• _DETALHES DO EXERCÍCIO_
No texto sobre Merleau-Ponty e Godard, em qual obra o filósofo destaca a revalorização da percepção?

• _TEXTO PARA LEITURA_
Por uma revalorização da percepção – Merleau-Ponty e Godard

“O que aprendemos de fato ao considerar o mundo da percepção? Aprendemos que nesse mundo é impossível separar as coisas de sua maneira de aparecer.”

“O que aprendemos de fato ao considerar o mundo da percepção? Aprendemos que nesse mundo é impossível separar as coisas de sua maneira de aparecer.” (1)

O final do século XIX, mas principalmente todo o desenvolver do séc. XX foram períodos de contestação e revolução nos âmbitos político, moral, filosófico e estético. Dentre as mudanças ocorridas neste período, o fenomenólogo e existencialista francês Maurice Merleau-Ponty destaca, em sua obra Conversas (1948), a diminuição da supervalorização do conhecimento científico como sendo conhecimento absoluto e o único legítimo, assim como uma revalorização da percepção, da experiência sensível, que muito influenciou tanto a filosofia como a arte.

Maurice Merleau-Ponty (1908-1961)

Seu entendimento de que não apenas o conhecimento científico merece validade, mas também aquele percebido por nossos sentidos, fundamenta-se, sobretudo, na observação de que ambos estarão sempre impregnados de características humanas, pois nossa experiência no mundo nunca é a experiência de um observador externo a ele, de algum tipo de espírito puro e absoluto, mas sim a de seres com um espírito que existe conjuntamente a um corpo.

“Entre nós e as coisas estabelecem-se, não mais puras relações entre um pensamento dominador e um objeto ou um espaço completamente expostos a esse pensamento, mas a relação ambígua de um ser encarnado e limitado com um mundo enigmático que ele entrevê, que ele nem mesmo para de frequentar, mas sempre por meio de perspectivas que lhe escondem tanto quanto lhe revelam, por meio do aspecto humano que qualquer coisa adquire perante o olhar humano.” (2)

Coordenadas de pontos de referência dos membros:
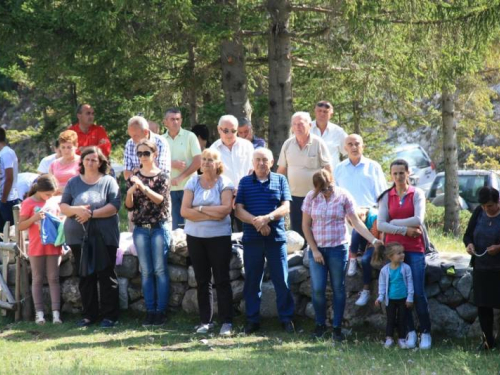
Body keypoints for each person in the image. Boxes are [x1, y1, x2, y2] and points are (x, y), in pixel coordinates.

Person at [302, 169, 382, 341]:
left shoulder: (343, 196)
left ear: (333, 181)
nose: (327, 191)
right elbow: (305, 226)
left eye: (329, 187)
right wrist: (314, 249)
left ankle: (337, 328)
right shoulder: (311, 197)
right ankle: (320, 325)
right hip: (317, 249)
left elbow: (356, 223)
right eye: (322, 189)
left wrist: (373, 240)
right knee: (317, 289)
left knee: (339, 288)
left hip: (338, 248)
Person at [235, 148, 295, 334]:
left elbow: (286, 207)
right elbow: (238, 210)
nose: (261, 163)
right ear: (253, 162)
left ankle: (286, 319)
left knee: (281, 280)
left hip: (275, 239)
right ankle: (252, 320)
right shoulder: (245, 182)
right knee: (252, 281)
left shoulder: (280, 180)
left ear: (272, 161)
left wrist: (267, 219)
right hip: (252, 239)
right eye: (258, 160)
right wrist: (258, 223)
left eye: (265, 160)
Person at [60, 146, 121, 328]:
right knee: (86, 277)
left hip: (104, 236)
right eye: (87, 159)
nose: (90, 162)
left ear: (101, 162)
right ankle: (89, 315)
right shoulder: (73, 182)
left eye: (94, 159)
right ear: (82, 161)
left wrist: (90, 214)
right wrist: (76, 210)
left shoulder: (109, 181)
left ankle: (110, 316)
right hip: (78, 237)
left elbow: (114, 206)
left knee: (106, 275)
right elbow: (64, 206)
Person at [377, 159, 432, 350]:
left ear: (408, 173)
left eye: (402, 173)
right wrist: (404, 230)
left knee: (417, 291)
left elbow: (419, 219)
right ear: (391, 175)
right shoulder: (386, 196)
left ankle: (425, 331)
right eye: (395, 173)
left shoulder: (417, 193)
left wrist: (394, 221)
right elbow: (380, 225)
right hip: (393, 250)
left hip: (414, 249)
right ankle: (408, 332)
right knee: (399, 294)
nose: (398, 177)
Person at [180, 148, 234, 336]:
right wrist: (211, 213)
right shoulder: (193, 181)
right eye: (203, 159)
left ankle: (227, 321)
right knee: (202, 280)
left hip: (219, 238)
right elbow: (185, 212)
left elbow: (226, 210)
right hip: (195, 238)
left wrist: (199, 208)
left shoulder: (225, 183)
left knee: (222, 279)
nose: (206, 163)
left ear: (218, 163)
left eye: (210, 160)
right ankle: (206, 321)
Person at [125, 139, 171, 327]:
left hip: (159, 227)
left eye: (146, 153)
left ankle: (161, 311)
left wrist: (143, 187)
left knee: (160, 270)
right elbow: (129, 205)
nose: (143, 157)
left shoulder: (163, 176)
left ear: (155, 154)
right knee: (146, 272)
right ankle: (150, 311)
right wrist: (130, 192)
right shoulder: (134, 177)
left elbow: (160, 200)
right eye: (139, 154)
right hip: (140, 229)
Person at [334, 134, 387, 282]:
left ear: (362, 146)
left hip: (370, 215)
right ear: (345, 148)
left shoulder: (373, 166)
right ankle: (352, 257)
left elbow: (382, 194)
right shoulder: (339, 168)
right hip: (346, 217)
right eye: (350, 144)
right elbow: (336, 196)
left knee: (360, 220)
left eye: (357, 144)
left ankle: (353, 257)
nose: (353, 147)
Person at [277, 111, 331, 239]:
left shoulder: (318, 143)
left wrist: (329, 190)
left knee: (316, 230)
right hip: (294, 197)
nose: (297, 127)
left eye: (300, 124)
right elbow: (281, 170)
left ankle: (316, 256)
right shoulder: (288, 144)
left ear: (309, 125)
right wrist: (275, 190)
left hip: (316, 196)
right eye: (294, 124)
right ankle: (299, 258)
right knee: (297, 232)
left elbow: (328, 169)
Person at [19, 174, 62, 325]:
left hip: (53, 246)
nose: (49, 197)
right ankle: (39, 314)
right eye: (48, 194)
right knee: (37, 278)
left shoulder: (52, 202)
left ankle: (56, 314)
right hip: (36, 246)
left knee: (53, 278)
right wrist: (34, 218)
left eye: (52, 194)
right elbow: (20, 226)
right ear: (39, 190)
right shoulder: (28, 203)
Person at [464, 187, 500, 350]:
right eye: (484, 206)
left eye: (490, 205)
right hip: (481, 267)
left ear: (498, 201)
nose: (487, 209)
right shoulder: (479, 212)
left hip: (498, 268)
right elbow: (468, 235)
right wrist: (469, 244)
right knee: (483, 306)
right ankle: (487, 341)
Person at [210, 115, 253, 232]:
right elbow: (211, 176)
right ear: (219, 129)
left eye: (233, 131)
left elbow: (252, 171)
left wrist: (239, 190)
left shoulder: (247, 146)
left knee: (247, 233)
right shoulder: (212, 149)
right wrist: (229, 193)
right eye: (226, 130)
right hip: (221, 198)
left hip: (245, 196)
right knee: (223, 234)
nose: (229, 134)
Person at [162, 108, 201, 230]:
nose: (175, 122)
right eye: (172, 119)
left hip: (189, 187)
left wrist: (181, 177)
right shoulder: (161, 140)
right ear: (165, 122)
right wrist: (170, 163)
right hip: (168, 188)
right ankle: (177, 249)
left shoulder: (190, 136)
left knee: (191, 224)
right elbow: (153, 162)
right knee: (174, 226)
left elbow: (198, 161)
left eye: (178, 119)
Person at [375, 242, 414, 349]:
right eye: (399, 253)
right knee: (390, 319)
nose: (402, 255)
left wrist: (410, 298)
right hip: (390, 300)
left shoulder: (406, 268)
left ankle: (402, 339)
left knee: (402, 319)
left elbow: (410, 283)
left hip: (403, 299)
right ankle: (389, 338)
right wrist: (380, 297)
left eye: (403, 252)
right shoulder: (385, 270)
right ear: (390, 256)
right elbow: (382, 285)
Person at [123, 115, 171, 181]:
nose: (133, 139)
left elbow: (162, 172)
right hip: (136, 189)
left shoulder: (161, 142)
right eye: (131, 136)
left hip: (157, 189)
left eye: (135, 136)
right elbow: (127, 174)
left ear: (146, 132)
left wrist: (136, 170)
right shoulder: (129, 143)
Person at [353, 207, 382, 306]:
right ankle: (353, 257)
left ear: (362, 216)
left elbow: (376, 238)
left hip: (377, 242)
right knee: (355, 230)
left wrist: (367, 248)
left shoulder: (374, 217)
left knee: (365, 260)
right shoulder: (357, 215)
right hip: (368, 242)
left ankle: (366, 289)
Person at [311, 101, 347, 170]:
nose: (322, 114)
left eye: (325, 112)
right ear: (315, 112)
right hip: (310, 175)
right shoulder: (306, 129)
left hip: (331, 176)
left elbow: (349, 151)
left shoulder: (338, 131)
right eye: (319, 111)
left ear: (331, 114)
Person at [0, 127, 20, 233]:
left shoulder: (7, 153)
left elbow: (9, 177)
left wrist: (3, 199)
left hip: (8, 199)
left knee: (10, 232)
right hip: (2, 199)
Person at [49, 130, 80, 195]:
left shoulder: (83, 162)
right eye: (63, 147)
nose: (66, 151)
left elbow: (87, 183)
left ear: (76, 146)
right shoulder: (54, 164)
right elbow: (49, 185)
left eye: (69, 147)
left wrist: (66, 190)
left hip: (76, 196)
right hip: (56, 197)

--

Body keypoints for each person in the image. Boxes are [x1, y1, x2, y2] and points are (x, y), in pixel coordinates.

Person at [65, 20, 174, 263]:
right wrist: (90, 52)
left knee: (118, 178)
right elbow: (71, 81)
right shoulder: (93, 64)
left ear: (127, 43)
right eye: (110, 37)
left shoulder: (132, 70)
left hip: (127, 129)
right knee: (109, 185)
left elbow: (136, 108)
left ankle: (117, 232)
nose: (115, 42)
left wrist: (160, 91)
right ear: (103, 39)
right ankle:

==

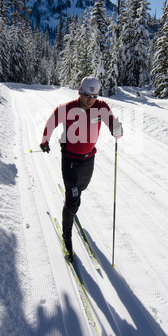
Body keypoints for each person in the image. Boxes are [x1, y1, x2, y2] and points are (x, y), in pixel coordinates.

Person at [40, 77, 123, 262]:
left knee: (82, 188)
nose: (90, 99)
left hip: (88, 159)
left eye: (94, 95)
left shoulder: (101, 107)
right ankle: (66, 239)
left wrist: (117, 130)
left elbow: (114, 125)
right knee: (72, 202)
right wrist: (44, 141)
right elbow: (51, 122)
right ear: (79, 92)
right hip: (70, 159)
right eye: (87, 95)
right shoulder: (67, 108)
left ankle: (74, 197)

• _RESPOSTA DO EXERCÍCIO_
Em Conversas, de 1948.